What the deontological theorist claims as distinct from the consequence-theorist is that keeping one's promise is right in itself, and that murder is wrong in itself, or --if 'e is smarter-- that certain kinds of killing are wrong in themselves, or that all killing is wrong in itself. Keeping a promise and abstaining from murder (or killing) are said to have characteristics which make them right independently of the good or bad consequences with respect to some performatory value, other than the moral value of keeping a promise or abstaining from murder in itself. It has been argued by others that it is, strictly speaking, not promises themselves but a so-called 'principle of fidelity' which binds people to their promises. Yet, if this is correct, breaking a promise is wrong because it violates the principle of fidelity, and this violation always corresponds to an action which has bad noncausal, simultaneous 'effects' with respect to a performatory value of fidelity. (Note firstly, that these 'effects' are not consequences, for they are not causal and do not follow afterwards. Note secondly, that the value of fidelity may be considered to be performatory if a person can break a promise without having the intention to do so, altho 'e may not be blamed for not doing what 'e promised in case of a misunderstanding or something of that sort.)
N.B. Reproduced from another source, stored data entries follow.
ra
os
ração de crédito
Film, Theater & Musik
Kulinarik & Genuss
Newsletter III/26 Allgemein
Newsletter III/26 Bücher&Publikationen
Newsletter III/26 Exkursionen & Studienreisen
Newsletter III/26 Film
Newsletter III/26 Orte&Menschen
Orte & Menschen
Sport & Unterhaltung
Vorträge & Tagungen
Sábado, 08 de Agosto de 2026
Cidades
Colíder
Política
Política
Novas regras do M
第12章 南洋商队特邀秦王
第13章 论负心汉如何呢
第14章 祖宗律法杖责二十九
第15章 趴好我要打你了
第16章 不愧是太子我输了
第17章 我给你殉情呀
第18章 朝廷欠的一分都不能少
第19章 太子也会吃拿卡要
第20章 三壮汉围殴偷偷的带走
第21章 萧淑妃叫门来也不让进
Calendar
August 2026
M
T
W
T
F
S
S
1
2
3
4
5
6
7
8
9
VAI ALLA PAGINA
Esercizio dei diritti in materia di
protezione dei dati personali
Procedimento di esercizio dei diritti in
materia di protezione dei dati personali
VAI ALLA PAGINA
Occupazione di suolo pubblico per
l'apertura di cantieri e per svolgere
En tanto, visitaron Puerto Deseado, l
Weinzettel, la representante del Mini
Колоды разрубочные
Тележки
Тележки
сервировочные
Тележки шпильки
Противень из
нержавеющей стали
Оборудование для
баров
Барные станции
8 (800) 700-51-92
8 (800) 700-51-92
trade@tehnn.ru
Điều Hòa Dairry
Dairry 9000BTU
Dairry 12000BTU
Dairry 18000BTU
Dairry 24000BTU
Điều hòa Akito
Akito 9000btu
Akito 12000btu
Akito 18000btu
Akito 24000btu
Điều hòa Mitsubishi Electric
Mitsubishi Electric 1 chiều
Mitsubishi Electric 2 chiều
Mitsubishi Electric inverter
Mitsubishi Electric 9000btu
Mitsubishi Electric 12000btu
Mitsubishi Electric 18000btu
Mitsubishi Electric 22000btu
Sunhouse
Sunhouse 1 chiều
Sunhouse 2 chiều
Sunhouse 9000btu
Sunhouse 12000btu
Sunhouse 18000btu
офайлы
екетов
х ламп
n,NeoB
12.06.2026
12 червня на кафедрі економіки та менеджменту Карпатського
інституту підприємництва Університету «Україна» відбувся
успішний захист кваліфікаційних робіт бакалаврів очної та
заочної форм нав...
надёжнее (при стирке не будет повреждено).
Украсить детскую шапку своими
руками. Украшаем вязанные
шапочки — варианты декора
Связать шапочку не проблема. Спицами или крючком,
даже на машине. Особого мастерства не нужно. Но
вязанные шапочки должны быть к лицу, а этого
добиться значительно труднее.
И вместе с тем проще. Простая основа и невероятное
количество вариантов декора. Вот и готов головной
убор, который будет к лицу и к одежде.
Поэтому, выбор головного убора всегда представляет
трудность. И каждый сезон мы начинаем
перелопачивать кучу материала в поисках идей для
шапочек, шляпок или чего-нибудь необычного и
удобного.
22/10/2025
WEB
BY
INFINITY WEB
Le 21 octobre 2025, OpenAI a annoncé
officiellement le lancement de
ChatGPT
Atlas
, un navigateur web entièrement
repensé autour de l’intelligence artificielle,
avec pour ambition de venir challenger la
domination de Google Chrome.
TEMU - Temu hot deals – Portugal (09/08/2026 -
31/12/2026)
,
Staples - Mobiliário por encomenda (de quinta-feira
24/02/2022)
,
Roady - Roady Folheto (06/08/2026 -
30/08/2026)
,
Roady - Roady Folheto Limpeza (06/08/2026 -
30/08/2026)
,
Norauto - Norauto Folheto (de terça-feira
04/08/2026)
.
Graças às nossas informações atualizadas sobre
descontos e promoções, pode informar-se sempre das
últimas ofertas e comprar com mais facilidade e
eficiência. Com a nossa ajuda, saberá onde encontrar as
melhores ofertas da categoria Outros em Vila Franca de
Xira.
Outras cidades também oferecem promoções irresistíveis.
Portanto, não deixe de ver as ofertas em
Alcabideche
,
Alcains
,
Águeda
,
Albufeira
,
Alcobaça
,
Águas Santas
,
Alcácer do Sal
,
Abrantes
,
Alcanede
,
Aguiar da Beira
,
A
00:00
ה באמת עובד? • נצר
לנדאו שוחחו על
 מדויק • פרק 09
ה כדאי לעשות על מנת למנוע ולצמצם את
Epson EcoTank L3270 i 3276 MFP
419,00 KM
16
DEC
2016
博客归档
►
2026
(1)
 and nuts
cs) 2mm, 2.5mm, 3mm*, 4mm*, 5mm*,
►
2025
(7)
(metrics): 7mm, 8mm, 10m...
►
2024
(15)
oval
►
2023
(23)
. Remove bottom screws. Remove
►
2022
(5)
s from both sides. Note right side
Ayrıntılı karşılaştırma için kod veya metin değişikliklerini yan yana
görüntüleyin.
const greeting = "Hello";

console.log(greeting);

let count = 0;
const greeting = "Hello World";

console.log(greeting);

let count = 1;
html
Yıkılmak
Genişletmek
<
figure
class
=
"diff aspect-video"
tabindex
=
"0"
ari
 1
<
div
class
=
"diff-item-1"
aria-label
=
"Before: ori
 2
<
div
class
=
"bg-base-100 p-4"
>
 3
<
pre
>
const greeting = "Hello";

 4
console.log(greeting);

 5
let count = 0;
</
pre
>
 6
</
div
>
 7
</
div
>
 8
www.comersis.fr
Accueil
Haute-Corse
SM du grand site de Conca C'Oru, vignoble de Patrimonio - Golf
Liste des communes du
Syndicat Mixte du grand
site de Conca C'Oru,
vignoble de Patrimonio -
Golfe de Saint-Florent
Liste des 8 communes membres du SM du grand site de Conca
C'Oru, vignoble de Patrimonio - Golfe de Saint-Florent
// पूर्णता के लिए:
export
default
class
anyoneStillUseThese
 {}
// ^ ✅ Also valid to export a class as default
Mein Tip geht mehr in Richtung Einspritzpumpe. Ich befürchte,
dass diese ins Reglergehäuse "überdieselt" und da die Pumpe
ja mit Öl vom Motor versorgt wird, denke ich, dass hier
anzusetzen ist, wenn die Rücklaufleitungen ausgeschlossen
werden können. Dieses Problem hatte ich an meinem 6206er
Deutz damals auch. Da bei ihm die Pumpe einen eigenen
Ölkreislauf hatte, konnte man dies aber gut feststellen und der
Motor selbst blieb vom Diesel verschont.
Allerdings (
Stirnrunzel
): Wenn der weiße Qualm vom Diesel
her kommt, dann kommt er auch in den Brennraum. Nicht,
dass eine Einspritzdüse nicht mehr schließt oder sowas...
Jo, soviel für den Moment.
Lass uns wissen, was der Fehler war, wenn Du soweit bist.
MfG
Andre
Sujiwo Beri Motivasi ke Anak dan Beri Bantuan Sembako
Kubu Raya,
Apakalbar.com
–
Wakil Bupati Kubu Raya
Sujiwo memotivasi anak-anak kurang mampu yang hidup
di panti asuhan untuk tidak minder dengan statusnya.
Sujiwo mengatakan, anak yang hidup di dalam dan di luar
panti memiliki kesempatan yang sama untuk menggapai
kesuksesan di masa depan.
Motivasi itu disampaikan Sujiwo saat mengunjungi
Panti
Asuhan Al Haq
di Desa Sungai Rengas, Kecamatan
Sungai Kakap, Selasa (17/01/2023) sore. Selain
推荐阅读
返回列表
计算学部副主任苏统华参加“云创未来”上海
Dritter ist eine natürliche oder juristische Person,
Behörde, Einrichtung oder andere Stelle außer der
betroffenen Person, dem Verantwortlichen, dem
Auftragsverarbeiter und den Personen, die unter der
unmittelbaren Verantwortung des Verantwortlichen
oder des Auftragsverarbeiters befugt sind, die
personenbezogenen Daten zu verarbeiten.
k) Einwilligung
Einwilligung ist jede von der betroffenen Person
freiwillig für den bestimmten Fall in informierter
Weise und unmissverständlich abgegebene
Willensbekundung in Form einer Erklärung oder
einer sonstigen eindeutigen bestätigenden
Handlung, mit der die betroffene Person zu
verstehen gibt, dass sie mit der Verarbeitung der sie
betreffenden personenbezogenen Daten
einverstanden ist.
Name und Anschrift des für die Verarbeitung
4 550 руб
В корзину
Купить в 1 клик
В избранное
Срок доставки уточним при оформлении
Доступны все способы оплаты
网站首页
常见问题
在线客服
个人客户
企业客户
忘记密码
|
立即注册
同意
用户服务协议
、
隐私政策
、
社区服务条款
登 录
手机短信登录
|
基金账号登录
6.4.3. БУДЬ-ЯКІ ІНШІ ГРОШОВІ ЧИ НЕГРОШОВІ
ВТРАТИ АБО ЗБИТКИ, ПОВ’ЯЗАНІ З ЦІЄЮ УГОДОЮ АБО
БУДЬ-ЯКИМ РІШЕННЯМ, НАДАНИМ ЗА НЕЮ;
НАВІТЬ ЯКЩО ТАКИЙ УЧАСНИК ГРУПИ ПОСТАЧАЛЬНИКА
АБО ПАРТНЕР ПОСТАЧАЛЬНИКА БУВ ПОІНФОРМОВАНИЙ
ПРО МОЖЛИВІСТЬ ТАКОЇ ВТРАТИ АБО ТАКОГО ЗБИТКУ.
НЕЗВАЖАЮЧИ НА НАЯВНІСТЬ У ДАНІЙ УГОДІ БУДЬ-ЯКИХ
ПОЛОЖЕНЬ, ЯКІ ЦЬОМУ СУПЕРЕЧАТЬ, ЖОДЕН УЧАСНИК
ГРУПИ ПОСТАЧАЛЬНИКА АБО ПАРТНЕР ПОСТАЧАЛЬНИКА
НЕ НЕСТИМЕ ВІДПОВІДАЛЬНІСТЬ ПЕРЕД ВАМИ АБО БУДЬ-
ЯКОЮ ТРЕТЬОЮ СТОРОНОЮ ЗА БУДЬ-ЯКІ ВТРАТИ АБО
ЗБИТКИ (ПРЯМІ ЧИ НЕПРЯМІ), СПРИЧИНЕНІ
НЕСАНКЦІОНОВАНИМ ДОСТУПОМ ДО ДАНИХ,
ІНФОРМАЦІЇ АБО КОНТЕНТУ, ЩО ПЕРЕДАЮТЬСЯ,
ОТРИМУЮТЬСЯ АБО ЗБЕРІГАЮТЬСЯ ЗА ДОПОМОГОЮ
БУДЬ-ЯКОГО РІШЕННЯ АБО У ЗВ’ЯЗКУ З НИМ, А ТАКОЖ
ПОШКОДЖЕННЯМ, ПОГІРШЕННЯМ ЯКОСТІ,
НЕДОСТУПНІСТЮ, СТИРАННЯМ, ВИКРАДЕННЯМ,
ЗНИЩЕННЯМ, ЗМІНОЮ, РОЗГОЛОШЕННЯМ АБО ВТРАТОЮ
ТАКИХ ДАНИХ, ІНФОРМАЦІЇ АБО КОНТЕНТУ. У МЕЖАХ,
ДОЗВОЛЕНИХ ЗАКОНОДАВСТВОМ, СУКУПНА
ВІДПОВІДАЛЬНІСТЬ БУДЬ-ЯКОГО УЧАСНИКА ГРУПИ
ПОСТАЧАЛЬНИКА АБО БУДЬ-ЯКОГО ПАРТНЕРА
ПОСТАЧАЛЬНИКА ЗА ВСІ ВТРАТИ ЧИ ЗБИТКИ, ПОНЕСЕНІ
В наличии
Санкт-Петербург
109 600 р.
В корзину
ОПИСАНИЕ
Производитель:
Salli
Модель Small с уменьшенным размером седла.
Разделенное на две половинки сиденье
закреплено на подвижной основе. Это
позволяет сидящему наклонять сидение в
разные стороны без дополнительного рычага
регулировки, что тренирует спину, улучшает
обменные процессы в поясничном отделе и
A deontologist is bound to rejoin now that fidelity or faithfulness can only be defined in terms of promises and duties like in firmness in adherence to promises or in observance of duty. This is not only a vicious circle; every separate ultimate duty, or deontic rule, in general seems to have its own little vicious circle. Consider, for example, the duty or rule that one should not lie, that one should keep agreements, that one should not steal, or perhaps more detailed duties and rules such as that one ought not to cross a lawn or that one ought to vote. All these ad hoc duties tend to make deontology excessively pluralistic with all the consequent dilemmas (such as the classical deontological one), unless they can all be reduced to one or a small number of ultimate duties, or deontic rules, in which the actions to be done or abstained from are described in purely denotative terms. An uninterpreted 'principle of justice' or 'axiom of equity' will, then, not provide a foundation for such an ultimate duty. (These ad hoc duties and interpretations arouse suspicion, particularly because --with one or a few exceptions-- ethical theorists just seem to be, or to have been, running behind the social norms of their own subcultures, or of their own eras and countries.)